New Delhi:
Bhushan, 16, a Class 11 student and his 15-year-old sister Renuka, who is in Class 10, live in a one-room house in Delhi’s Trilokpuri. They are among thousands of students across India who have not gone to school for the last one year and have to depend on online classes.
The Central Board of Secondary Education’s (CBSE) decision to retain 100 per cent syllabus for Classes 9 to 12 for this session, unlike 30 per cent reduction last year, has hit them hard. In their case, the challenge is bigger – they take online classes in evening on their only phone in the family when their father returns home from work.
With a family income of Rs 15,000 a month, their parents can’t afford another smartphone. Their mother is a social worker and father is a clerk in a small private office.
“Their father leaves at 7.30-8 in the morning and till evening there is no phone. They miss all the classes. They access the videos only when he comes back, but they miss the opportunity to ask questions to their teachers during live classes. There is nobody to solve their doubts. It has been very hard for them and covering the whole syllabus is out of their reach,” said Jyoti Mahore, mother of the two siblings.
According to the new syllabus released by the CBSE, the chapters that were slashed in the last academic year have been restored in the curriculum for the academic session 2021-22.
The CBSE announced last year that reducing the syllabus burden was a one-time initiative as teaching and learning through online medium was fairly new at that time, when the lockdown kicked in amid the pandemic.

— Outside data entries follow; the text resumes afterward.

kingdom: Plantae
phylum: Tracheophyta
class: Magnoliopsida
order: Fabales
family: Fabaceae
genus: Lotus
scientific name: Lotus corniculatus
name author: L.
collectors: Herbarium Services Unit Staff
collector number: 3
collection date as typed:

The CBSE had dropped chapters on democracy and diversity, demonetisation, nationalism, secularism, India’s relations with its neighbours and growth of local governments in the country, among others.
The choice of chapters had drawn criticism from opposition political parties and academicians who said the move was “ideologically driven”.
Akshat Srivastava, 15, lives in a posh residential society in Noida. He attends the classes on his personal laptop and has all the resources he needs, but for him too online classes have their limitations.
“I was hopeful they will reduce the syllabus. I am going to appear for my 10th board exams next year and I am worried. It is so easy to get distracted in online classes where you can just open another tab simultaneously to watch YouTube or Netflix. The lack of direct presence of the teacher is another drawback. Our Maths teacher could look at a student and know that he is not getting what is being taught and he would point out and check. Now students can turn their screen blank and wander off to another room,” said Mr Srivastava.
His mother Simrat Srivastava said, “It took them last one year to get to know how online classes work. Concentration issues are a big obstacle with online classes. If not 30 per cent, the government should at least reduce 25 per cent or 15 per cent of the syllabus.”
Schools have not opened for more than a year in several cities and given the rise in COVID-19 cases, they are unlikely to open any time soon.